Aside from anything else, the concept “head” in I Corinthians 11 and Ephesians 5 clearly connotes authority. I Corinthians 11 must be understood in the context of chapters 12, 13, and 14 which plainly teach that women are to “keep silence in the churches,” (I Cor. 14:34), Ephesians 5:23 is the ground for the command of verse 22: “Wives, submit yourselves unto your own husbands, as unto the Lord.” Why should wives submit to their husbands if the latter have no authority over them?
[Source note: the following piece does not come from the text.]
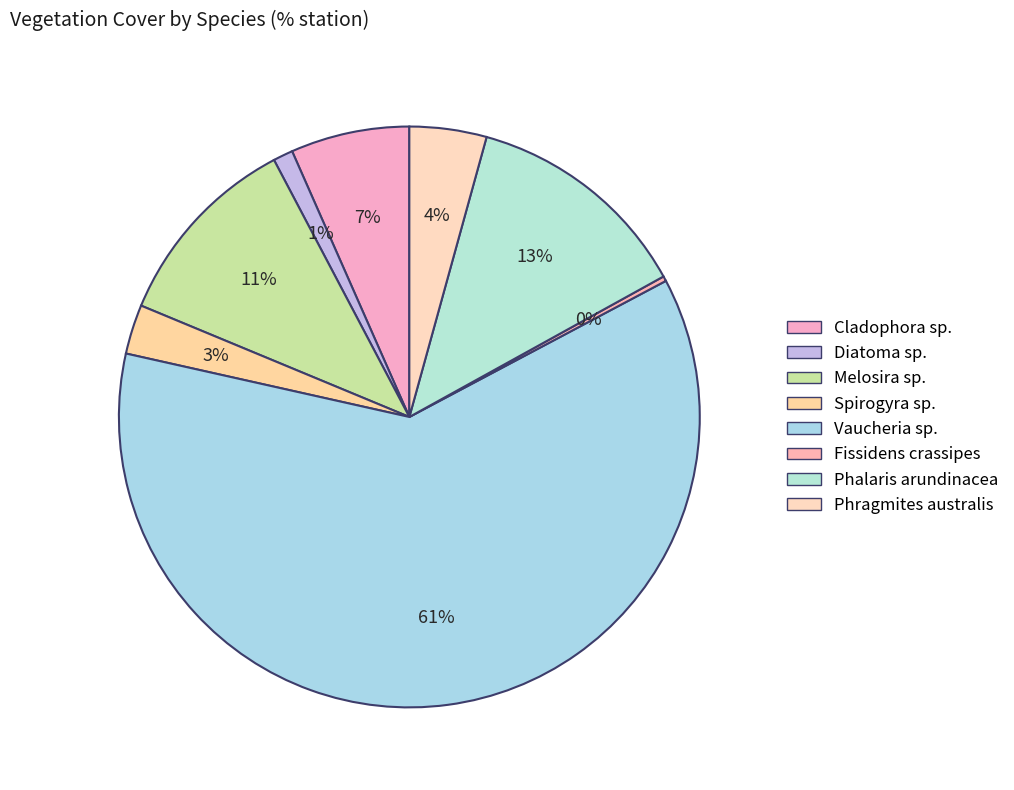

Is there any slice that represents more than half of the pie?

Yes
To what lengths will the feminists go to make the Bible say what it does not say!?

Worship Tasting:

The same issue of Christianity Today carried an interesting item in its column, “Reflections” under this title:

Worship . . . fits right into the consumerism that so characterizes American religious life. Church shopping has become common. A believer will compare First Presbyterian, St. John’s Lutheran, Epiphany Episcopal, Brookwood Methodist, and Bethany Baptist for the “best buy.” The church plant, programs, and personnel are carefully scrutinized, but the bottom line is, “How did it feel?” Worship must be sensational. “Start with an earthquake and work up from that,” advised one professor of homiletics. “Be sure you have the four prerequisites of a successful church,” urged another; “upbeat music, adequate parking, a warm welcome, and a dynamic sermon.” The slogan is, “Try it, you’ll like it.” Duane W.H. Arnold and C. George Fry in “Weothscrip” (Eternity, Sept. 1986)

What a “far cry” this is from the biblical truth concerning the marks of the true church (the pure preaching of the Word, the proper administration of the sacraments, and the exercise of Christian discipline) so aptly summed in Article XXIX of the Belgic Confession of Faith! From the church displaying these marks, “no man has a right to separate himself,” says the Confession.